§ **Exercise details**
Although the data below holds other lines too, output only those from the line with "TANNER YOUNG PUBLISHING" up to and including the line with "2017 / 2 Kilikya", exactly as they appear.
Extracted records START
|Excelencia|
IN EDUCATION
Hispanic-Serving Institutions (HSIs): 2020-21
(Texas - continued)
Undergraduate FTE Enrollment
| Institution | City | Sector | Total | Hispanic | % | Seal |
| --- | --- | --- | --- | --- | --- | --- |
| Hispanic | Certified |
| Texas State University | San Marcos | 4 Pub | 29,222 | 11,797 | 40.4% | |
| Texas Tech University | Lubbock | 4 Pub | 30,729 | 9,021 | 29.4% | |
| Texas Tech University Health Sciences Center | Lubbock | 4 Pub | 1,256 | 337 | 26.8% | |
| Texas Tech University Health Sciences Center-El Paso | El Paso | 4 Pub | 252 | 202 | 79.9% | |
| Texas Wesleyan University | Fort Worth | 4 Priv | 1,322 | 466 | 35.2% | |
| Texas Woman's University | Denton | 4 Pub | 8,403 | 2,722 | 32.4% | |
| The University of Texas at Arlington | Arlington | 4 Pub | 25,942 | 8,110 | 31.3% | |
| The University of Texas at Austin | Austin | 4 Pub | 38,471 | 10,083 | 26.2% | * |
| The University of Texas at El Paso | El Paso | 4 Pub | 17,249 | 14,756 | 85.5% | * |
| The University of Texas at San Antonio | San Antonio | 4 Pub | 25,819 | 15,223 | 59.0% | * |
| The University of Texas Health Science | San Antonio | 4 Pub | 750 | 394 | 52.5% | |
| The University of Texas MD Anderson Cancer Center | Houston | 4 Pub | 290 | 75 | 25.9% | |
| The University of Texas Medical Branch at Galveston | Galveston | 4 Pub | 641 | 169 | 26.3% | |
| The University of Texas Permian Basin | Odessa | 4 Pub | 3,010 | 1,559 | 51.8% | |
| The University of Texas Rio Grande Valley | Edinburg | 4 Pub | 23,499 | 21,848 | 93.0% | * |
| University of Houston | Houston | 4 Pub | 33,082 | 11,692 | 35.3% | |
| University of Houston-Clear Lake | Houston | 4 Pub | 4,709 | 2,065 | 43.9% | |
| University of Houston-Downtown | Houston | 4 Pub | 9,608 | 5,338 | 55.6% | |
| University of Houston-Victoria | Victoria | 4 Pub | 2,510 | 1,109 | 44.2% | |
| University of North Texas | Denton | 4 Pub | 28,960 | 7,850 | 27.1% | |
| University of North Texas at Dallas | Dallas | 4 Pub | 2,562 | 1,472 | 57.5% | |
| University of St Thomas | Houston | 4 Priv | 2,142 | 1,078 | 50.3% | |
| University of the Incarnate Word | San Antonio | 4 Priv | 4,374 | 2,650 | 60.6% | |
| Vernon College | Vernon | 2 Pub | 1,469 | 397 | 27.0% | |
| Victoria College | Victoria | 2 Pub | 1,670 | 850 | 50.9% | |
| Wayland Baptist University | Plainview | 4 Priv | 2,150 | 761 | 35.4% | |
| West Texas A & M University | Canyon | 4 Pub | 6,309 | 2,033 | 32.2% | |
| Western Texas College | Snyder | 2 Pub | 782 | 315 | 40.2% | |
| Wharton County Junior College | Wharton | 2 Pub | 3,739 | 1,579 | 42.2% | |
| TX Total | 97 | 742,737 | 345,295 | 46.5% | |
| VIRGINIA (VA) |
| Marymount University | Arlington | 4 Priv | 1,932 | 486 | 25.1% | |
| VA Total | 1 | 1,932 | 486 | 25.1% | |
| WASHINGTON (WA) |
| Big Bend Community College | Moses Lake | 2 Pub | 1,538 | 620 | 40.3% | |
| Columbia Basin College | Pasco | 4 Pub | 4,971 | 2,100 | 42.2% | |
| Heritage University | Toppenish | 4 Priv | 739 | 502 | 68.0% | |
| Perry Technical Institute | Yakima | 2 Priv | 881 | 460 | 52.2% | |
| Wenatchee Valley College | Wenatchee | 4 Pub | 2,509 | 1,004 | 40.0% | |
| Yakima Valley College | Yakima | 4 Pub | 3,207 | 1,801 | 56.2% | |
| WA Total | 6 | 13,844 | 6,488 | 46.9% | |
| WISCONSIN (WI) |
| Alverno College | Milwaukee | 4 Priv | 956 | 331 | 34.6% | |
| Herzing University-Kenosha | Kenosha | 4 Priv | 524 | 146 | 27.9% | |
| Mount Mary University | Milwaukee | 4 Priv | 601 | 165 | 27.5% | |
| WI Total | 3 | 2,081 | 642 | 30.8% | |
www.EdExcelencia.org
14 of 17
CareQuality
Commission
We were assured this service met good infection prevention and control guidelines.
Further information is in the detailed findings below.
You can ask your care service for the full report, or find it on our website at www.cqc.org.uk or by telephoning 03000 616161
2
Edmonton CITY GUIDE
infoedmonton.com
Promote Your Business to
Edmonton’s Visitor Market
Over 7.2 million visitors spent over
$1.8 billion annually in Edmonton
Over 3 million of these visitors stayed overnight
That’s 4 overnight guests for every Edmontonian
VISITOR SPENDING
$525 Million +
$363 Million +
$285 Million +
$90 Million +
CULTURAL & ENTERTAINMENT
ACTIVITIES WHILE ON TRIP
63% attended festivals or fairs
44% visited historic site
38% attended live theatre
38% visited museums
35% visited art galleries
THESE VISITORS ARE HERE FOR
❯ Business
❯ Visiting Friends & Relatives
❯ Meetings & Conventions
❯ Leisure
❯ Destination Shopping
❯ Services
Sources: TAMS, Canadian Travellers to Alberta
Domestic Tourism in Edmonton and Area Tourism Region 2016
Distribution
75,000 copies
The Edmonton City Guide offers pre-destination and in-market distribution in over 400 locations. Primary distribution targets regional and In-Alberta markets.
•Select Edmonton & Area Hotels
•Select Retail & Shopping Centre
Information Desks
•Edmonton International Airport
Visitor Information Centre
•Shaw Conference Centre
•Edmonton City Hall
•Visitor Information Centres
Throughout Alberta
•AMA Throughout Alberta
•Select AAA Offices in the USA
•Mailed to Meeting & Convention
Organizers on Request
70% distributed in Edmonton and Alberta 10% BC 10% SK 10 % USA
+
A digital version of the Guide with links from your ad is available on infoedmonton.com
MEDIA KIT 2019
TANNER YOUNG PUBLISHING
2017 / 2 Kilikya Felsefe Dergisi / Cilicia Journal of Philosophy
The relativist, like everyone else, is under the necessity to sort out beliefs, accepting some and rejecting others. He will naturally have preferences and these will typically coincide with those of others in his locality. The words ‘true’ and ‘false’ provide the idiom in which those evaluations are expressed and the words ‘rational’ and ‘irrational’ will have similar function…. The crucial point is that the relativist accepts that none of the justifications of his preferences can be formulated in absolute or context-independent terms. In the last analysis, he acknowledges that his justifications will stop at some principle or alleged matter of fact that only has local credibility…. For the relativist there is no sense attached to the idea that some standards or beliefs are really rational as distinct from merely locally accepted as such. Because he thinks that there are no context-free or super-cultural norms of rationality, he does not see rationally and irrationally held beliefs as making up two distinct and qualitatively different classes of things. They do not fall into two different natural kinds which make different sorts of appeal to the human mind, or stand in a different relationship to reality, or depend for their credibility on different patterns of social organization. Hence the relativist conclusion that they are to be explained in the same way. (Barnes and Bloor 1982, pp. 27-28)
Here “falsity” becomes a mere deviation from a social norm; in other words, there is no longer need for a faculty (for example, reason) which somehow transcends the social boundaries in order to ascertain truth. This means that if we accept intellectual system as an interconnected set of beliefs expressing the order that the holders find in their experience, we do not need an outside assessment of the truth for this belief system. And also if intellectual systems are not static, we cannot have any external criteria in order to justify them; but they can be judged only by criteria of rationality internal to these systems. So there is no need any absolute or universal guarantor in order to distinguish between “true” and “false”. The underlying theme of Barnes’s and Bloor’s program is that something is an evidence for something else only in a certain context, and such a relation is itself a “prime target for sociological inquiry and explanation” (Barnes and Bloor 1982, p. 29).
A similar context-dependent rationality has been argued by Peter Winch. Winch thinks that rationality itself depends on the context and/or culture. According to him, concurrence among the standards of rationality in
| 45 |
Extracted records END
§ **Task solution**
TANNER YOUNG PUBLISHING
2017 / 2 Kilikya Felsefe Dergisi / Cilicia Journal of Philosophy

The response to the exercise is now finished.